<107>Non content d'exercer sur lui sa cruauté,
Il prétend le punir durant l'éternité.
Si Lucifer sur nous eût usurpé l'empire,
Notre condition ne pourrait être pire.
Ce n'est point là le Dieu dans mon cœur adoré;
Le mien doit mériter un hommage éclairé.
La terre me l'indique et le ciel me l'annonce,
Un but marqué dans tout en sa faveur prononce :
Mon estomac digère, et des sucs nourrissants
Vont réparer mon être et prolonger mes ans;
Mon œil est fait pour voir, l'oreille pour entendre,
Le pied pour me porter, le bras pour me défendre,
Et si j'ai de l'esprit, celui dont je le tiens
En doit posséder plus que n'en ont les humains :
Qui pourrait me donner ce qu'il n'a pas lui-même?

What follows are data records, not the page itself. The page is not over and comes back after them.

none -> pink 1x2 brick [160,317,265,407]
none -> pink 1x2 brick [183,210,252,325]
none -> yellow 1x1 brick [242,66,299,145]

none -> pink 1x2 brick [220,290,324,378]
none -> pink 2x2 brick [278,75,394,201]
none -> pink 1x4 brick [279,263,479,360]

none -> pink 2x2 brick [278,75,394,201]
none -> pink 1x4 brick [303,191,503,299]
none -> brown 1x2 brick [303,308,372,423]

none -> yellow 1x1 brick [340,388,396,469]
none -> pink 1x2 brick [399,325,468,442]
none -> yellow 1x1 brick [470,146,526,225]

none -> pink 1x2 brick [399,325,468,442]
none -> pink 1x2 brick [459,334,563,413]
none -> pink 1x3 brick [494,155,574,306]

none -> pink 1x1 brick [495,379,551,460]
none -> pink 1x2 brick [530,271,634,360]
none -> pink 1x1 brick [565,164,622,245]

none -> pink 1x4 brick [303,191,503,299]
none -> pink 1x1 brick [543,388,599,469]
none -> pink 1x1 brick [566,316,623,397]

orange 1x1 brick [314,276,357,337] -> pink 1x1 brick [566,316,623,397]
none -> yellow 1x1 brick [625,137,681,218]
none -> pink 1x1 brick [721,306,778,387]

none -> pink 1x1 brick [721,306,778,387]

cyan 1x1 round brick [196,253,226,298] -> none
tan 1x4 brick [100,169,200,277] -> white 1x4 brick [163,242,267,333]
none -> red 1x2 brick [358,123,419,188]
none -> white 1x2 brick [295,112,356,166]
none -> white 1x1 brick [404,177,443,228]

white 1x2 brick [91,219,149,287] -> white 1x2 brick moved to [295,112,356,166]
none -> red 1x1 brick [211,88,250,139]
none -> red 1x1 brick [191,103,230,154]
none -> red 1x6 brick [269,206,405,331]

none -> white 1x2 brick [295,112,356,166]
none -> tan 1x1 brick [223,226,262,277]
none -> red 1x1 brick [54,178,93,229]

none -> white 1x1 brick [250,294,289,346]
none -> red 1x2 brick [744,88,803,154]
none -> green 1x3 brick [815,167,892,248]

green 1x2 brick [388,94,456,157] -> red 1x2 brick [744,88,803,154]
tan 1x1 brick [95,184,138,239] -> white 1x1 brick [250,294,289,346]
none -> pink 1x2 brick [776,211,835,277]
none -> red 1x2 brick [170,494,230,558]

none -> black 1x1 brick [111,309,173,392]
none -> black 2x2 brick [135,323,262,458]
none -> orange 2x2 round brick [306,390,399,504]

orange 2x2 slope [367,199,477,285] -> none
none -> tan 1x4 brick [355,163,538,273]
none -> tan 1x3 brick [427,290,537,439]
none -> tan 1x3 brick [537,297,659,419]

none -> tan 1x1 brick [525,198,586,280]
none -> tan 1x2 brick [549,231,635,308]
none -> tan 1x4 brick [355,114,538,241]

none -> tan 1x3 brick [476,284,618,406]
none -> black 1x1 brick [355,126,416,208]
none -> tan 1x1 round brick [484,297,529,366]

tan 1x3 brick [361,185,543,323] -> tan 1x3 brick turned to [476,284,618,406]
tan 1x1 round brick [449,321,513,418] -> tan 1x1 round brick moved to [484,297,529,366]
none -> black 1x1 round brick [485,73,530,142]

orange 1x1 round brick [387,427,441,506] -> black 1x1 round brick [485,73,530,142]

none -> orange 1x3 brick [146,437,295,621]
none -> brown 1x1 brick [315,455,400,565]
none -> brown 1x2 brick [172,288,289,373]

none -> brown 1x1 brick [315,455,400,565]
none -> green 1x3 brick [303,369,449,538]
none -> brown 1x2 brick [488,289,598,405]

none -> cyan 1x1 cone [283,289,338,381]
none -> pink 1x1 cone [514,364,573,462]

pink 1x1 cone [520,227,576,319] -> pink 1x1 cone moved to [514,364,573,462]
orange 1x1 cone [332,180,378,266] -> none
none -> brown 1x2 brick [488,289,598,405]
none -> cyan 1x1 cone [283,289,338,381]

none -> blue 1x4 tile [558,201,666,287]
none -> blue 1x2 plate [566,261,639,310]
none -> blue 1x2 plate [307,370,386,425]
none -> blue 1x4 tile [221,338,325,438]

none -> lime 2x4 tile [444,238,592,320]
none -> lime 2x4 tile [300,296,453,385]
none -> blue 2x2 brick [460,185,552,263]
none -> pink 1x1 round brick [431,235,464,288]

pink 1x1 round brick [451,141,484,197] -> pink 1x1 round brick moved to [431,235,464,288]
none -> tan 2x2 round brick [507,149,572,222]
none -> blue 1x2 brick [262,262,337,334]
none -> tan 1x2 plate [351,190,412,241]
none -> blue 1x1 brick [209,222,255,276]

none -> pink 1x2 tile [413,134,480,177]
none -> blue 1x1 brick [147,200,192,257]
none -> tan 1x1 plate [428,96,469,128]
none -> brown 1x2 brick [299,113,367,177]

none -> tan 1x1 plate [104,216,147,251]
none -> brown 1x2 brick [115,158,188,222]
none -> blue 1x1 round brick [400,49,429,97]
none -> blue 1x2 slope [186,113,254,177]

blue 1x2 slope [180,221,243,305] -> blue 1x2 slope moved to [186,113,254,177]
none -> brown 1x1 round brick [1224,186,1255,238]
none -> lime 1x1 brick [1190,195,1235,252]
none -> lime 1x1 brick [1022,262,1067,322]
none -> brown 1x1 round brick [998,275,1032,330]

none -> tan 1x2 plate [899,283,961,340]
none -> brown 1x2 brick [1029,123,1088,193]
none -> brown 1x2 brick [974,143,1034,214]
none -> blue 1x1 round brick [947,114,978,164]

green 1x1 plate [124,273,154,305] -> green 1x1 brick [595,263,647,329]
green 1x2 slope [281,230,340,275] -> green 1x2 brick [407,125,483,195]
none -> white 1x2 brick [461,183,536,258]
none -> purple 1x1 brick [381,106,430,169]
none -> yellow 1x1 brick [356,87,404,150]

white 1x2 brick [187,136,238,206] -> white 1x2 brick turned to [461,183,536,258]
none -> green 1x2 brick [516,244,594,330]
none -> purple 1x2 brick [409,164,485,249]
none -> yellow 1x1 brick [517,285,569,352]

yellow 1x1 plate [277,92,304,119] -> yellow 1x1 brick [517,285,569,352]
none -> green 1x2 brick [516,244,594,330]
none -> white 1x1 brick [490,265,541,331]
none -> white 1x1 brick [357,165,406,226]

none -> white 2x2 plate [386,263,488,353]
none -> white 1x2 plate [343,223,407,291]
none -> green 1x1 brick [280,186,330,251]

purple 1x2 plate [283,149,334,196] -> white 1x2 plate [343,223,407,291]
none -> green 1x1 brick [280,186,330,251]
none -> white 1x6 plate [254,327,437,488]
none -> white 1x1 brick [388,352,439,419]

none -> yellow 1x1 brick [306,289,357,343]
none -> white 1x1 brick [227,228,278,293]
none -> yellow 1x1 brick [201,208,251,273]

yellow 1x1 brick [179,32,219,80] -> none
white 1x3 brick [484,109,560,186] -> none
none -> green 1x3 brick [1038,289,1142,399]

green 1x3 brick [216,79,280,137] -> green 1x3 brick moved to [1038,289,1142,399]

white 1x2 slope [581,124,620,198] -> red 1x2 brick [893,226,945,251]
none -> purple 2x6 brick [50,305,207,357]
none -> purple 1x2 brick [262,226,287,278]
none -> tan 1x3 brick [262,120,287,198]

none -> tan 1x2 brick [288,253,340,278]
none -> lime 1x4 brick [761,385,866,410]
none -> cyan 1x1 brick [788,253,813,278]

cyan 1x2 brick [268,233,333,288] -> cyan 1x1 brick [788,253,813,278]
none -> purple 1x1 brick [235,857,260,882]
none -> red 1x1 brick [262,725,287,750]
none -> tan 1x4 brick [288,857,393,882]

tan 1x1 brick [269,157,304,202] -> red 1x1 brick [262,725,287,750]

Voilà pourquoi j'admets ce mobile suprême.a
Le fameux Copernic, vos Newtons, vos experts
Ont deviné les lois qui meuvent l'univers;
Les astres dans leur cours ont une allure stable.
Comment un pur hasard, inconstant, variable,
Pourrait-il maintenir ces éternelles lois
Dont l'art pousse et suspend tant de corps à la fois?
Convenons donc qu'un être intelligent préside
Au ressort qui produit ce spectacle splendide;
Mais sans le définir mon cœur doit l'adorer.
Sans lui je ne pourrais vivre ni respirer :
Donc ce divin moteur est bon par excellence;
Au-dessus des mortels, à l'abri de l'offense,
Rien ne peut l'exciter à la méchanceté.
Je me suis vu souvent sur les bords du Léthé,
Et j'aurais entendu hurler de près Cerbère,
Si l'enfer n'était pas un être imaginaire.
Dans ce moment fatal où la mort m'apparut.
La peur ne m'a jamais fait payer de tribut.
Recueillant mes esprits, concentré en moi-même,
Je fus inébranlable et ferme en mon système;


a Voyez t. VII, p. 128; t. IX, p. 104, 180 et 181; et t. X, p. 65 et 210.